◆ **EXERCISE REQUIREMENTS**:
Convert only the stretch from the start of the data through the line containing "[v(4.52, 16.89) *" into a JSON list of strings with one string per line, skipping any blank lines.

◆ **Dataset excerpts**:
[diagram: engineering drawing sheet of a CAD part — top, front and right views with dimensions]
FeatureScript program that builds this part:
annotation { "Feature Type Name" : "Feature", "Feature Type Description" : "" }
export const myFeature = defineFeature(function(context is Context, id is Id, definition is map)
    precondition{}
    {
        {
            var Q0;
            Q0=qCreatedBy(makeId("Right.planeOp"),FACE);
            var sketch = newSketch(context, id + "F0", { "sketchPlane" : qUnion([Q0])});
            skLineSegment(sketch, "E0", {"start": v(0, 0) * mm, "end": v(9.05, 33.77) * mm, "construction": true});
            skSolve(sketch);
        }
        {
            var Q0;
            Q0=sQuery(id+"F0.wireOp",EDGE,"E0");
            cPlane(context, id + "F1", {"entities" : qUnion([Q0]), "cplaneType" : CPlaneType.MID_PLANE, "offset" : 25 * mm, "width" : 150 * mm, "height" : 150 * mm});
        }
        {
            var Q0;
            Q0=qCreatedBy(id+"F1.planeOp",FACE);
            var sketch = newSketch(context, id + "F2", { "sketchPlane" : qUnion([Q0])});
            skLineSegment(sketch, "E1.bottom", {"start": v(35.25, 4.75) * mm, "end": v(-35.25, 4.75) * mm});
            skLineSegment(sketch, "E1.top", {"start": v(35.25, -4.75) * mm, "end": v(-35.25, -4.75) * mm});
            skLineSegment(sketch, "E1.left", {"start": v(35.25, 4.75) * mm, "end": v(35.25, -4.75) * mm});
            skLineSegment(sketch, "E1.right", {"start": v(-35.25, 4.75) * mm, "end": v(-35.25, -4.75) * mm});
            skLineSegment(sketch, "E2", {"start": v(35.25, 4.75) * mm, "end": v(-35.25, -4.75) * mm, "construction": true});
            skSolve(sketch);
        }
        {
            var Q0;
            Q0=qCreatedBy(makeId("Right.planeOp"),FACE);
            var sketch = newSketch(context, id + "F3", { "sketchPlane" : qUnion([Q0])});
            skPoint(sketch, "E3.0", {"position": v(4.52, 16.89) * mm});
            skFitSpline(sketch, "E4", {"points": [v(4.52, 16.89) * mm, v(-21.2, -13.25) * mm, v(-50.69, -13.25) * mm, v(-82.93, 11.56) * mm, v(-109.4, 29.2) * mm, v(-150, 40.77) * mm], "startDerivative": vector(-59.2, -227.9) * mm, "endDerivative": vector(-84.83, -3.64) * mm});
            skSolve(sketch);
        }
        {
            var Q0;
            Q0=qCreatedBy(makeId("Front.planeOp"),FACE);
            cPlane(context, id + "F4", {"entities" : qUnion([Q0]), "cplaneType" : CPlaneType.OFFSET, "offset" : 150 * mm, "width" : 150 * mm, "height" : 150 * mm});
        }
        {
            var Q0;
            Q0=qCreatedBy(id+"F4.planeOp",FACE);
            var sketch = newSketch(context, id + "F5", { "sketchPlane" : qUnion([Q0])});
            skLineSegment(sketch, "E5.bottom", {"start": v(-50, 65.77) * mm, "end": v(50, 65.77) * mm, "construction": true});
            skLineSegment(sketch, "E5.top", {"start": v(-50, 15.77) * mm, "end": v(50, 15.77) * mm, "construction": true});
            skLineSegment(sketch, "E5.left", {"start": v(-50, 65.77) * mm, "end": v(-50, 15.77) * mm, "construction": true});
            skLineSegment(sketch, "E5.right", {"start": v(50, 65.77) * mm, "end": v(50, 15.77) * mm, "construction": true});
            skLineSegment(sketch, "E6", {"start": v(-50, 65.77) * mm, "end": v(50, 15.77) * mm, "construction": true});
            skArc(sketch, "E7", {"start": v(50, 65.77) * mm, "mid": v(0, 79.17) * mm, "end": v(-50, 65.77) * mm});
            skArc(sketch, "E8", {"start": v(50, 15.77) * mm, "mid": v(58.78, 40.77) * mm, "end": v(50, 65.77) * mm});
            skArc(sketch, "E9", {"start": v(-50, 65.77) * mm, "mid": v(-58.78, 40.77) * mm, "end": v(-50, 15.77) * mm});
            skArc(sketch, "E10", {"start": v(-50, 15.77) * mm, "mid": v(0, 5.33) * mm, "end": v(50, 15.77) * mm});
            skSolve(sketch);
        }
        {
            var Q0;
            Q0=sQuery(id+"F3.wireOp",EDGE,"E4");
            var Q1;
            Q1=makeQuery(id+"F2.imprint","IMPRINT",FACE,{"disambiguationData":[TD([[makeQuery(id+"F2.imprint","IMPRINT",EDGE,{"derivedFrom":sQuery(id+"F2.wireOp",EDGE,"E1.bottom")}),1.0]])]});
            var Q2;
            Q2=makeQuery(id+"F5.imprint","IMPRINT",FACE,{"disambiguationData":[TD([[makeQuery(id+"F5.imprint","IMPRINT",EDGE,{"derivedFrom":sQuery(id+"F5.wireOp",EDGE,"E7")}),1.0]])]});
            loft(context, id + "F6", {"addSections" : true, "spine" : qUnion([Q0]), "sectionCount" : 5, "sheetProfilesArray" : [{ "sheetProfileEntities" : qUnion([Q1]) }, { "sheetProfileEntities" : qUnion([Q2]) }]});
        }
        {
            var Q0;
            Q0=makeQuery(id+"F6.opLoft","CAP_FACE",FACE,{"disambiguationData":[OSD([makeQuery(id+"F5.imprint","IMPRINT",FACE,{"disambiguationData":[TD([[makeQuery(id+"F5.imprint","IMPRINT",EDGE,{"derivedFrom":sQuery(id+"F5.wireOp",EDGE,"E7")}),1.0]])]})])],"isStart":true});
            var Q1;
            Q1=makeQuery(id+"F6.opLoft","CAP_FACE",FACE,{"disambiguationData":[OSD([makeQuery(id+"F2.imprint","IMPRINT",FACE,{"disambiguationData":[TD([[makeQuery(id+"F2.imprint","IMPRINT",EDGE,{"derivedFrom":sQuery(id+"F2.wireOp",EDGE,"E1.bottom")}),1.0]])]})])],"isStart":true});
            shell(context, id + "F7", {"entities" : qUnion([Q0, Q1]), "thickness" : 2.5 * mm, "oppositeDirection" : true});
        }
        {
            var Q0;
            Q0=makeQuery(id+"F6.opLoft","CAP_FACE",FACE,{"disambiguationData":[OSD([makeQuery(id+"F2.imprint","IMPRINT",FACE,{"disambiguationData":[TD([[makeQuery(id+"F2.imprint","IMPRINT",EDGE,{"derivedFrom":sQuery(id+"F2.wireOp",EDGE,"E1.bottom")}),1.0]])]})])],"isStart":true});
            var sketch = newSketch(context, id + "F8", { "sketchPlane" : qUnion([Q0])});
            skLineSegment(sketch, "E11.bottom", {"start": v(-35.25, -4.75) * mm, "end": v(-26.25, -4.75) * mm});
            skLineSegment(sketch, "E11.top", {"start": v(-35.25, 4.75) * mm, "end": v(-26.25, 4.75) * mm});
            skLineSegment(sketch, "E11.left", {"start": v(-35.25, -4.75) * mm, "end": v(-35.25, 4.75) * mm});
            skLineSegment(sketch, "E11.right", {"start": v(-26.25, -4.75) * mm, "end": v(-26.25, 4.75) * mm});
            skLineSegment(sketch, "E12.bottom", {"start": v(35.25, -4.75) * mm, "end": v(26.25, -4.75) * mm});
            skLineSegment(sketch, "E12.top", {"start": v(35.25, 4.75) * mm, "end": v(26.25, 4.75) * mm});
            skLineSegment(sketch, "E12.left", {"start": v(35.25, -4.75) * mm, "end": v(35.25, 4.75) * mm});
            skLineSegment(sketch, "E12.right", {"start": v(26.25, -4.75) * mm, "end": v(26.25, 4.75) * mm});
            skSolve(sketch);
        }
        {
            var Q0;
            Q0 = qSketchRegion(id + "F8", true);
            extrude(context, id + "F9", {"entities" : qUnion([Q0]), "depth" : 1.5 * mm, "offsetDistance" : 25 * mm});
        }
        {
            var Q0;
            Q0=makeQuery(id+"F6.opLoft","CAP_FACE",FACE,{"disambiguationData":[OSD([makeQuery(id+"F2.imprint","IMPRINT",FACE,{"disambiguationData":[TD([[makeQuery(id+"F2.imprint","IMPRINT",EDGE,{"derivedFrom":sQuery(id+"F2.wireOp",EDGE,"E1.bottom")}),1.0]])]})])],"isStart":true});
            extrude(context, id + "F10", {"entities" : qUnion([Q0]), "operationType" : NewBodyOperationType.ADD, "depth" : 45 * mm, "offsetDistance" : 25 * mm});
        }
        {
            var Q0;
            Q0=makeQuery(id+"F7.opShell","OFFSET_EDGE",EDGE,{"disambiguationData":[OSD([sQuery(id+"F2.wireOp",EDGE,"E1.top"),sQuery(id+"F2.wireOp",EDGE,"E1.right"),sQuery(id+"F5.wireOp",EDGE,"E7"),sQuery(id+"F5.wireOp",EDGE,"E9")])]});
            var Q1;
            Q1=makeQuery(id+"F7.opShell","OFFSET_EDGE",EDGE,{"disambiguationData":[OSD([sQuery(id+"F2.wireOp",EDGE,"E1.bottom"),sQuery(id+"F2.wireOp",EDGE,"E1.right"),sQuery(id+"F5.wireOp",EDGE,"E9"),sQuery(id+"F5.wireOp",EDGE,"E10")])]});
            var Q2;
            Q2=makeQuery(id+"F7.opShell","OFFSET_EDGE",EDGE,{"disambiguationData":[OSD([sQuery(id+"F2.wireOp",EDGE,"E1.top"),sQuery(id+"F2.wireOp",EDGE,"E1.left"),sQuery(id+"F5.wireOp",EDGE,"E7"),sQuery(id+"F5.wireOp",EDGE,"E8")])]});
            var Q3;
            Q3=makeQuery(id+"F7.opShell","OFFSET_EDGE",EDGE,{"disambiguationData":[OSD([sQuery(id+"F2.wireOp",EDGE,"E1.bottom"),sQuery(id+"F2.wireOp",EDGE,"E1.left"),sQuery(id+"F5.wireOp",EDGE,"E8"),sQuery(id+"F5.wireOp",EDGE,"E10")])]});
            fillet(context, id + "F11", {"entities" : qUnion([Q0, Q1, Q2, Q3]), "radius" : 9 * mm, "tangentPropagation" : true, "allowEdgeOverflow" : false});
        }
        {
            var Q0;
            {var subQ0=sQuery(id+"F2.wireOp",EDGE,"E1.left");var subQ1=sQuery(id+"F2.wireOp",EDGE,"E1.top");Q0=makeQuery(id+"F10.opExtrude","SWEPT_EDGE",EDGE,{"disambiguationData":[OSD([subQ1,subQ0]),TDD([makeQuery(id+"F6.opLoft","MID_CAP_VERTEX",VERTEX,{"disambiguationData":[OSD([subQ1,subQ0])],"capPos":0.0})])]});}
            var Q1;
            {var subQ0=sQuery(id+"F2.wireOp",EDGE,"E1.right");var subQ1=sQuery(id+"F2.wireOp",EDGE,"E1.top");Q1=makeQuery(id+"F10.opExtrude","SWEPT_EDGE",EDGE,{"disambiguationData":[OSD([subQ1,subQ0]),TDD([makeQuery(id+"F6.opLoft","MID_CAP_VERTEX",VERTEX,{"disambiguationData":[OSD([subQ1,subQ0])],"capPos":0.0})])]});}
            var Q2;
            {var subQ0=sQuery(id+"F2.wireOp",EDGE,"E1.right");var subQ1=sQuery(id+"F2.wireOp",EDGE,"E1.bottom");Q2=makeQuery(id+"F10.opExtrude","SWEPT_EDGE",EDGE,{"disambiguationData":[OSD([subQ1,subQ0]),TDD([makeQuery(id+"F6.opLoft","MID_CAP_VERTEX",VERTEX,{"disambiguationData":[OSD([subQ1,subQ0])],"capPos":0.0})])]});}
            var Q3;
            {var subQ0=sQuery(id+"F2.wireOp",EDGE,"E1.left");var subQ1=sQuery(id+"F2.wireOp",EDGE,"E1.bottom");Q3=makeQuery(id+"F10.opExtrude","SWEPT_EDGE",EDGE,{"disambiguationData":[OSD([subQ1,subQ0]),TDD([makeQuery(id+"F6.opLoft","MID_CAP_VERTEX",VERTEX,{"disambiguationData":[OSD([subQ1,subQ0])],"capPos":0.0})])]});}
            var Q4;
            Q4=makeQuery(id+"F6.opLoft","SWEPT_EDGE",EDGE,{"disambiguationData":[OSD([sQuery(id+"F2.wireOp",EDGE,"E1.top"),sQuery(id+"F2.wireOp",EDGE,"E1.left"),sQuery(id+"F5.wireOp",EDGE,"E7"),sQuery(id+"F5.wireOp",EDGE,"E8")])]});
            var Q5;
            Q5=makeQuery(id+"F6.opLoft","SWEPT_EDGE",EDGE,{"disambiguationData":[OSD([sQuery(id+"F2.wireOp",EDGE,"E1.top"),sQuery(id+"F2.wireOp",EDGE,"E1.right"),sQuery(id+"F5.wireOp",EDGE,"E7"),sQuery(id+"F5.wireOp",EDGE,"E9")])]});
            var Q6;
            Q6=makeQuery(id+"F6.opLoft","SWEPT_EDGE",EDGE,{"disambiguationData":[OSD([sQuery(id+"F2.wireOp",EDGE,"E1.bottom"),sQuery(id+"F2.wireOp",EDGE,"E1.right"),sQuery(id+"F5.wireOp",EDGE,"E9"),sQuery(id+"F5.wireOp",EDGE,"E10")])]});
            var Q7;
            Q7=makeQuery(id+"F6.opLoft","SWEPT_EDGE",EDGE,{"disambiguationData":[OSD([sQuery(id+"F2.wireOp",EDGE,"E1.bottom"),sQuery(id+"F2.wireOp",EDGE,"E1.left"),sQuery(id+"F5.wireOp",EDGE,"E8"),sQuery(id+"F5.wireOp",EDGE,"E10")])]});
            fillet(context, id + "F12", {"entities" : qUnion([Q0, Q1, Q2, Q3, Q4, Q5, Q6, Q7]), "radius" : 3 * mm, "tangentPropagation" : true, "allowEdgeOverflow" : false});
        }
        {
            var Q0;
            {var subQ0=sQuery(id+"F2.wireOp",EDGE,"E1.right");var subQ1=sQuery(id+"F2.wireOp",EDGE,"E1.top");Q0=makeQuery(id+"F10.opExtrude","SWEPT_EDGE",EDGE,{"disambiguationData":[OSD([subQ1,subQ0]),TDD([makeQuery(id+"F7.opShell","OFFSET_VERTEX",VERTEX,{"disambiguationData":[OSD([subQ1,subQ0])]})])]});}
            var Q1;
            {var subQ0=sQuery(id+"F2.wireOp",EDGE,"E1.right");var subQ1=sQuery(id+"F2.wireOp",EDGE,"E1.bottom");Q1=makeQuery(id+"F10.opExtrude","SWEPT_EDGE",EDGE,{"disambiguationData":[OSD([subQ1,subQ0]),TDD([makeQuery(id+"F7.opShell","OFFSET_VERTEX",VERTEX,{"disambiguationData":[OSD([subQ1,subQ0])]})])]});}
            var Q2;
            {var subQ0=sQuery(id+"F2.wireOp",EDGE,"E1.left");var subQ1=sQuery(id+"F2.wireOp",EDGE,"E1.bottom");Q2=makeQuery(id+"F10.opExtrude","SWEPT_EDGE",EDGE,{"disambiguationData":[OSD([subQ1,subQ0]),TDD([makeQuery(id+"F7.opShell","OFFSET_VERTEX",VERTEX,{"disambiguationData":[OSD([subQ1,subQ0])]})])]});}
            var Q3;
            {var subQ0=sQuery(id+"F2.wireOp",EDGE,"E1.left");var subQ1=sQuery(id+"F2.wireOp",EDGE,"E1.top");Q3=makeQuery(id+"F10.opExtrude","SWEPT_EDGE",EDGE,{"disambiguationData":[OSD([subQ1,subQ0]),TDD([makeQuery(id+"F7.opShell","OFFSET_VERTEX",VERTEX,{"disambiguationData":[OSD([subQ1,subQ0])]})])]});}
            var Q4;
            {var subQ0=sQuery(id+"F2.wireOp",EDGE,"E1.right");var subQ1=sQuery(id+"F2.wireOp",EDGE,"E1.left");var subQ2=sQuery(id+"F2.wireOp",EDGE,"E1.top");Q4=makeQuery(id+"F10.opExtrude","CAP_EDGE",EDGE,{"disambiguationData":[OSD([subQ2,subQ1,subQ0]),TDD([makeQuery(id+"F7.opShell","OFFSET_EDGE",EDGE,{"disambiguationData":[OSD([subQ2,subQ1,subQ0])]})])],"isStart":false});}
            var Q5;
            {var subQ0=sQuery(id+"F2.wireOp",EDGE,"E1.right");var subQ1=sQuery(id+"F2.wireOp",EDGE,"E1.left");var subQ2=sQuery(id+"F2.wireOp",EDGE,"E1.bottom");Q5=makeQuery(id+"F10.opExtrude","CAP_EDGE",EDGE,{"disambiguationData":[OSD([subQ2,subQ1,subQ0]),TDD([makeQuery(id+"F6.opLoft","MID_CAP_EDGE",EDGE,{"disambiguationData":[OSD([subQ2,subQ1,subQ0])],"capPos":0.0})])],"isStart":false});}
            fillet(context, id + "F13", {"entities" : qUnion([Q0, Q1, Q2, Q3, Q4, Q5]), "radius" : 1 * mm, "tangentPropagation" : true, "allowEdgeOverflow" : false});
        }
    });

◆ **SOLVED PROBLEM**:
[
  "[diagram: engineering drawing sheet of a CAD part — top, front and right views with dimensions]",
  "FeatureScript program that builds this part:",
  "annotation { \"Feature Type Name\" : \"Feature\", \"Feature Type Description\" : \"\" }",
  "export const myFeature = defineFeature(function(context is Context, id is Id, definition is map)",
  "    precondition{}",
  "    {",
  "        {",
  "            var Q0;",
  "            Q0=qCreatedBy(makeId(\"Right.planeOp\"),FACE);",
  "            var sketch = newSketch(context, id + \"F0\", { \"sketchPlane\" : qUnion([Q0])});",
  "            skLineSegment(sketch, \"E0\", {\"start\": v(0, 0) * mm, \"end\": v(9.05, 33.77) * mm, \"construction\": true});",
  "            skSolve(sketch);",
  "        }",
  "        {",
  "            var Q0;",
  "            Q0=sQuery(id+\"F0.wireOp\",EDGE,\"E0\");",
  "            cPlane(context, id + \"F1\", {\"entities\" : qUnion([Q0]), \"cplaneType\" : CPlaneType.MID_PLANE, \"offset\" : 25 * mm, \"width\" : 150 * mm, \"height\" : 150 * mm});",
  "        }",
  "        {",
  "            var Q0;",
  "            Q0=qCreatedBy(id+\"F1.planeOp\",FACE);",
  "            var sketch = newSketch(context, id + \"F2\", { \"sketchPlane\" : qUnion([Q0])});",
  "            skLineSegment(sketch, \"E1.bottom\", {\"start\": v(35.25, 4.75) * mm, \"end\": v(-35.25, 4.75) * mm});",
  "            skLineSegment(sketch, \"E1.top\", {\"start\": v(35.25, -4.75) * mm, \"end\": v(-35.25, -4.75) * mm});",
  "            skLineSegment(sketch, \"E1.left\", {\"start\": v(35.25, 4.75) * mm, \"end\": v(35.25, -4.75) * mm});",
  "            skLineSegment(sketch, \"E1.right\", {\"start\": v(-35.25, 4.75) * mm, \"end\": v(-35.25, -4.75) * mm});",
  "            skLineSegment(sketch, \"E2\", {\"start\": v(35.25, 4.75) * mm, \"end\": v(-35.25, -4.75) * mm, \"construction\": true});",
  "            skSolve(sketch);",
  "        }",
  "        {",
  "            var Q0;",
  "            Q0=qCreatedBy(makeId(\"Right.planeOp\"),FACE);",
  "            var sketch = newSketch(context, id + \"F3\", { \"sketchPlane\" : qUnion([Q0])});",
  "            skPoint(sketch, \"E3.0\", {\"position\": v(4.52, 16.89) * mm});",
  "            skFitSpline(sketch, \"E4\", {\"points\": [v(4.52, 16.89) * mm, v(-21.2, -13.25) * mm, v(-50.69, -13.25) * mm, v(-82.93, 11.56) * mm, v(-109.4, 29.2) * mm, v(-150, 40.77) * mm], \"startDerivative\": vector(-59.2, -227.9) * mm, \"endDerivative\": vector(-84.83, -3.64) * mm});"
]